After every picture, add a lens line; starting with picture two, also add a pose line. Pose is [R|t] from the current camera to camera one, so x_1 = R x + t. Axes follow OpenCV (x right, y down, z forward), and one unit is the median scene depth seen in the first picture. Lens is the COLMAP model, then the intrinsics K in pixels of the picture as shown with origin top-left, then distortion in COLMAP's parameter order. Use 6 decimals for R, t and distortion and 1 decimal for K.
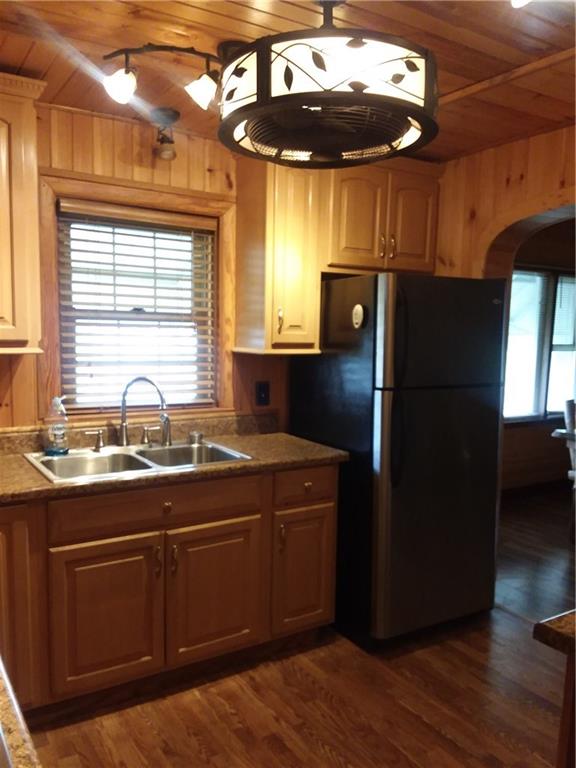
lens RADIAL K [[640.9, 0, 285.7], [0, 640.9, 379.9], [0, 0, 1]] dist [-0.001258, -0.033920]
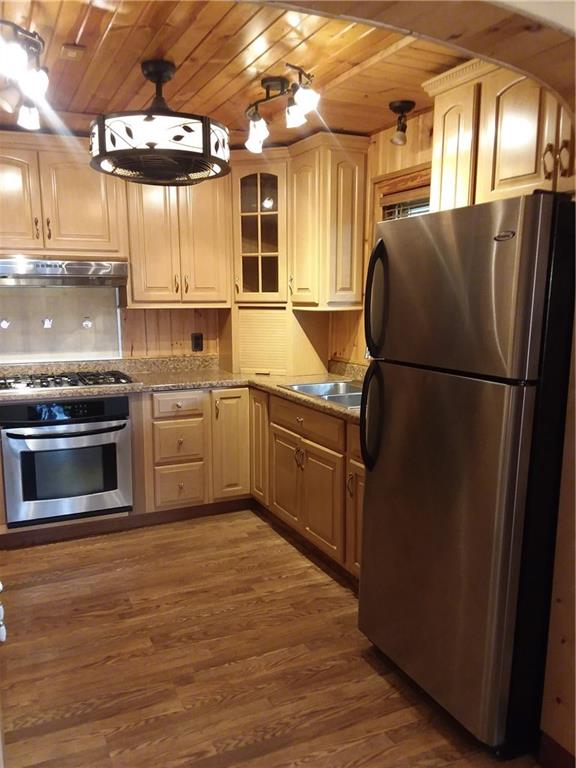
lens RADIAL K [[640.9, 0, 287.3], [0, 640.9, 390.4], [0, 0, 1]] dist [-0.001258, -0.033920]
pose [[-0.113752, 0.149340, -0.982221, 1.142619], [-0.093164, 0.982678, 0.160199, -0.082659], [0.989131, 0.109730, -0.097868, 1.056225]]
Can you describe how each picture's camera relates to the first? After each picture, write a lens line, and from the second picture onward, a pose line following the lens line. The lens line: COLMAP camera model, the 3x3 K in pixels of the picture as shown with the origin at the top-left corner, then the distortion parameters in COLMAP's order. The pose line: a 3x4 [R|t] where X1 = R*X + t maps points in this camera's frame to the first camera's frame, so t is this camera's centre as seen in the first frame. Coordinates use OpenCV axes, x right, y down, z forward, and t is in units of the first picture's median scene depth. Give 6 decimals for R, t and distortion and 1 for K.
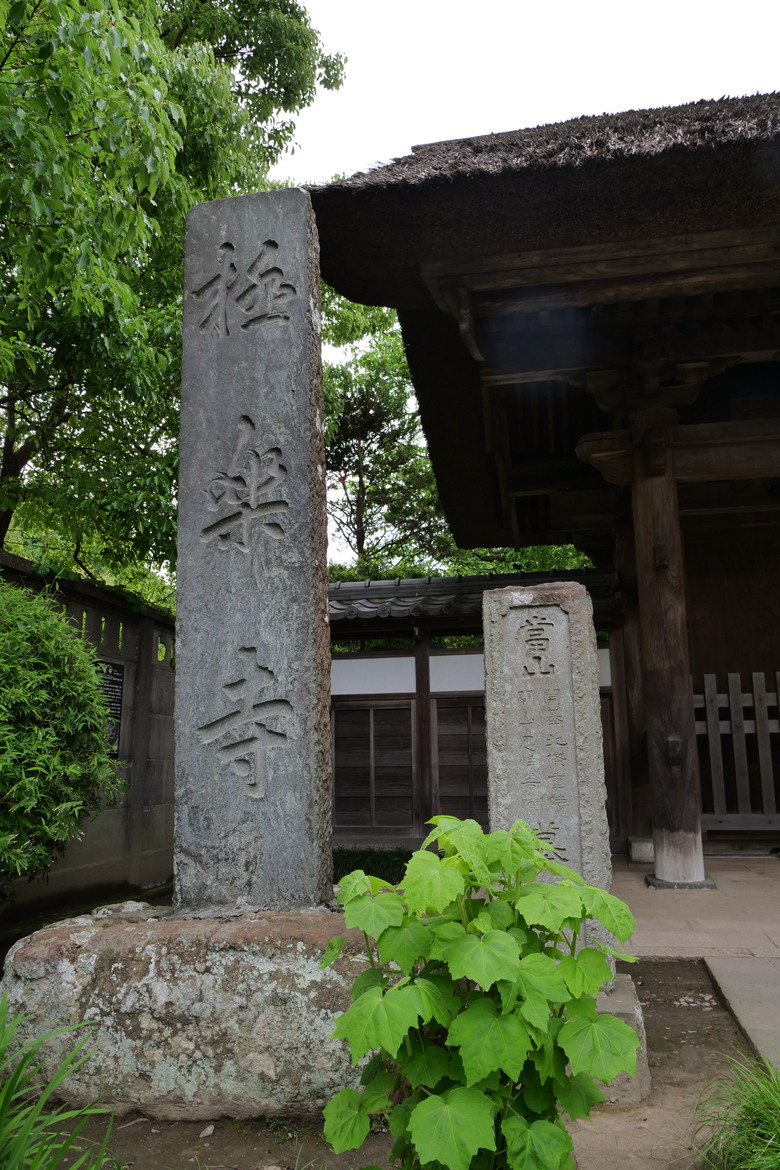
lens RADIAL K [[841.4, 0, 390.0], [0, 841.4, 585.0], [0, 0, 1]] dist [-0.040777, 0.005008]
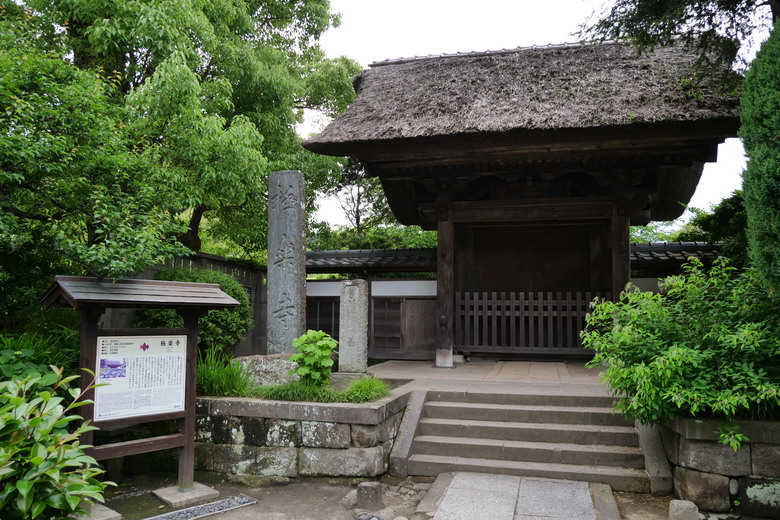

::::

Task directions – Provide a precise transcription of the listing, excluding each picture.

Solution for this problem –
After every picture, add a lens line; starting with picture two, also add a pose line. Pose is [R|t] from the current camera to camera one, so x_1 = R x + t. Axes follow OpenCV (x right, y down, z forward), and one unit is the median scene depth seen in the first picture. Lens is the COLMAP model, then the intrinsics K in pixels of the picture as shown with origin top-left, then distortion in COLMAP's parameter order. Use 6 decimals for R, t and distortion and 1 decimal for K.
lens RADIAL K [[640.9, 0, 285.7], [0, 640.9, 379.9], [0, 0, 1]] dist [-0.001258, -0.033920]
lens RADIAL K [[640.9, 0, 287.3], [0, 640.9, 390.4], [0, 0, 1]] dist [-0.001258, -0.033920]
pose [[-0.113752, 0.149340, -0.982221, 1.142619], [-0.093164, 0.982678, 0.160199, -0.082659], [0.989131, 0.109730, -0.097868, 1.056225]]
Can you describe how each picture's camera relates to the first? After each picture, write a lens line, and from the second picture onward, a pose line following the lens line. The lens line: COLMAP camera model, the 3x3 K in pixels of the picture as shown with the origin at the top-left corner, then the distortion parameters in COLMAP's order. The pose line: a 3x4 [R|t] where X1 = R*X + t maps points in this camera's frame to the first camera's frame, so t is this camera's centre as seen in the first frame. Coordinates use OpenCV axes, x right, y down, z forward, and t is in units of the first picture's median scene depth. Give 6 decimals for R, t and distortion and 1 for K.
lens RADIAL K [[841.4, 0, 390.0], [0, 841.4, 585.0], [0, 0, 1]] dist [-0.040777, 0.005008]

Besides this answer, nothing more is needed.